SOC 1 Report(SOC 1報告書)
意味
SOC 1報告書
カイロウ式ヒント
委託企業のICFRに関連する受託企業の統制
SOC 1 Report の試験対策解説
SOC 1レポートは、給与計算やデータ処理業務などを外部に委託する企業(委託企業)の財務報告に係る内部統制(ICFR)に関連する、受託企業側の統制を評価した報告書です。企業が業務の一部を外部の受託企業にアウトソーシングしている場合、その受託企業の統制の不備が委託企業の財務諸表に重要な影響を及ぼす可能性があるため、委託企業の監査人はSOC 1レポートを利用して受託企業の統制状況を把握します。SOC 1レポートにはType 1(一時点の設計評価)とType 2(一定期間の運用評価を含む)の2種類があり、監査人はどちらが監査目的に適しているかを判断して利用します。
試験での問われ方・ひっかけポイント
SOC 1はICFR(財務報告に係る内部統制)に焦点を当てる点がSOC 2(Trust Services Criteria)との最大の違いです。
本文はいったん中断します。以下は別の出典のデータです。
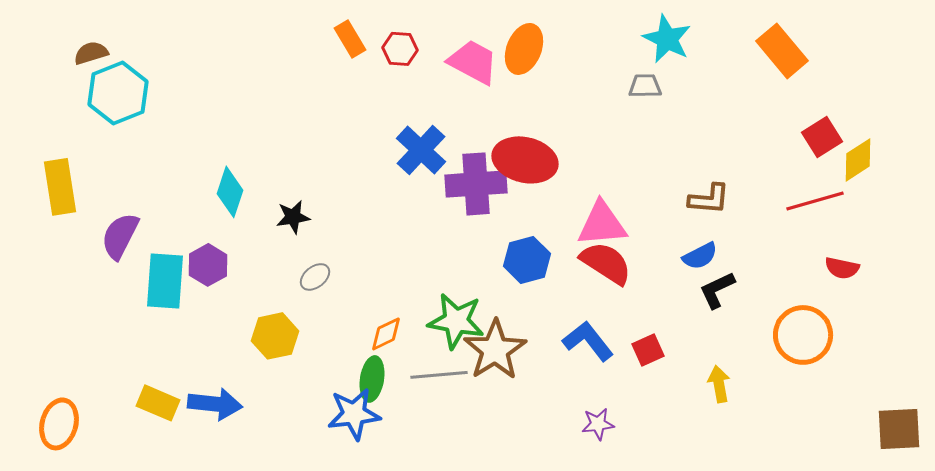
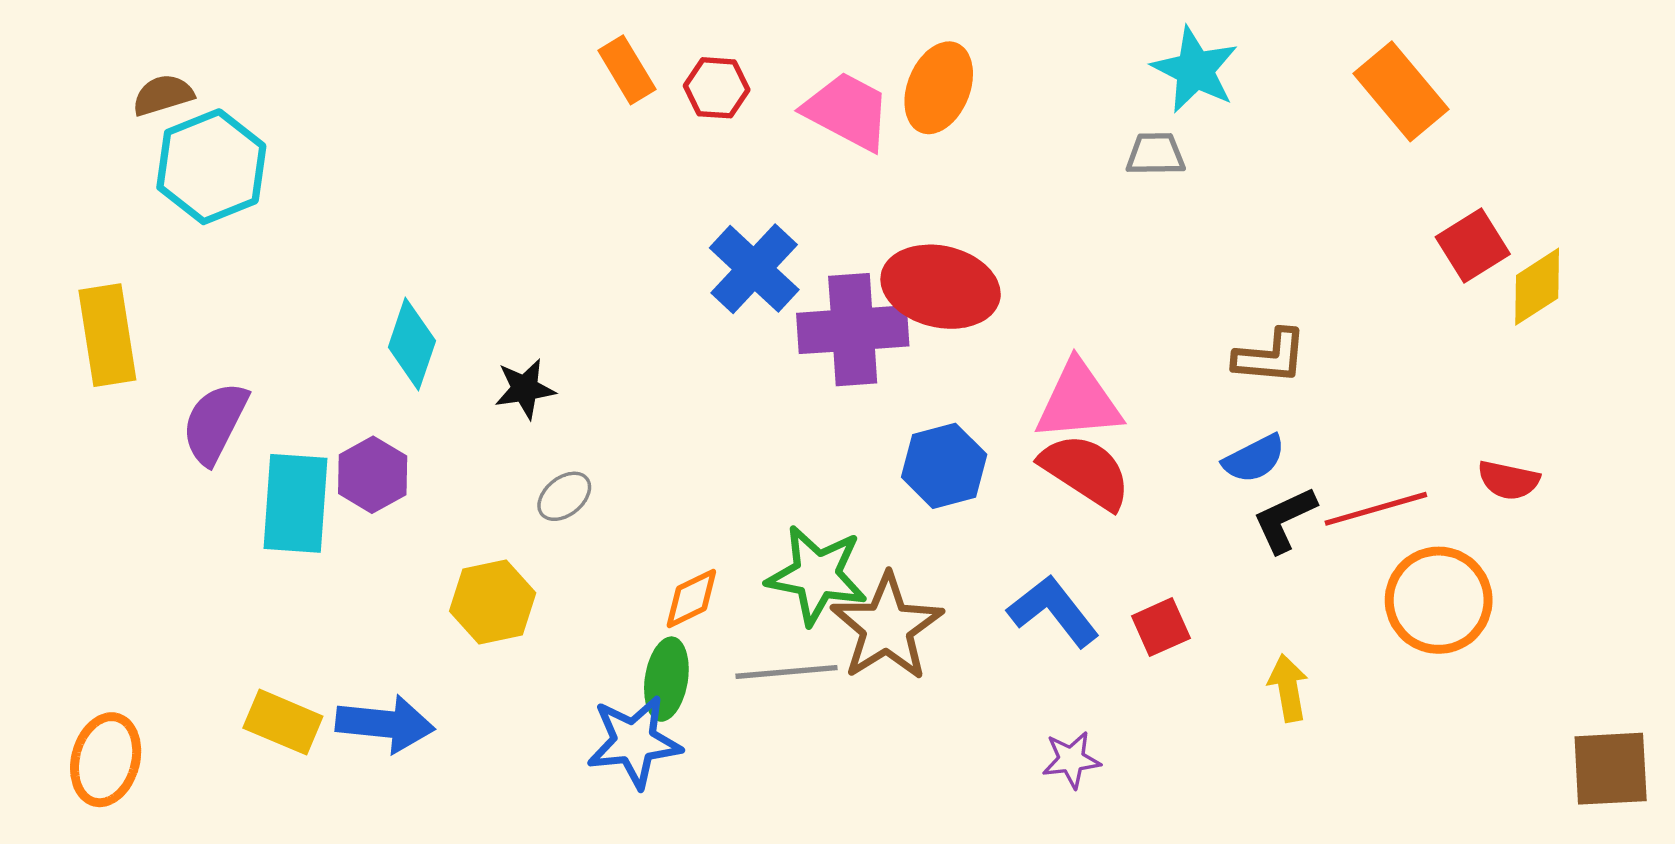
red line: (815, 201) -> (1376, 509), moved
監査人が受託企業を直接訪問して統制をテストする代わりに、SOC 1レポートを利用できる点も問われます。
英語例文
A SOC 1 report addresses controls at a service organization relevant to user entities' ICFR.
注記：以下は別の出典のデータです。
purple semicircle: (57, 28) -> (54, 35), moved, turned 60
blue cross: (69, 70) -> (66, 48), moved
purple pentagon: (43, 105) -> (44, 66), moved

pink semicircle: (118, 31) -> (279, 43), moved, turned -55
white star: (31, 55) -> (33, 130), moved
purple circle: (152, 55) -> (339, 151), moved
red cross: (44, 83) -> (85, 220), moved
SOC 1報告書は、利用者企業のICFRに関連する受託企業の統制を対象としています。
SOC 1 Report に関するよくある質問
SOC 1レポートとSOC 2レポートの違いは何ですか?
SOC 1は財務報告に係る内部統制(ICFR)に関連する受託企業の統制を対象とするのに対し、SOC 2はセキュリティや可用性などのTrust Services Criteriaに基づく統制を対象とします。目的が異なります。
なぜ監査人はSOC 1レポートを利用するのですか?
給与計算などの業務を受託企業に委託している場合、受託企業の統制の不備が委託企業の財務諸表に影響を及ぼし得るため、直接訪問せずに統制状況を把握する手段としてSOC 1レポートを利用します。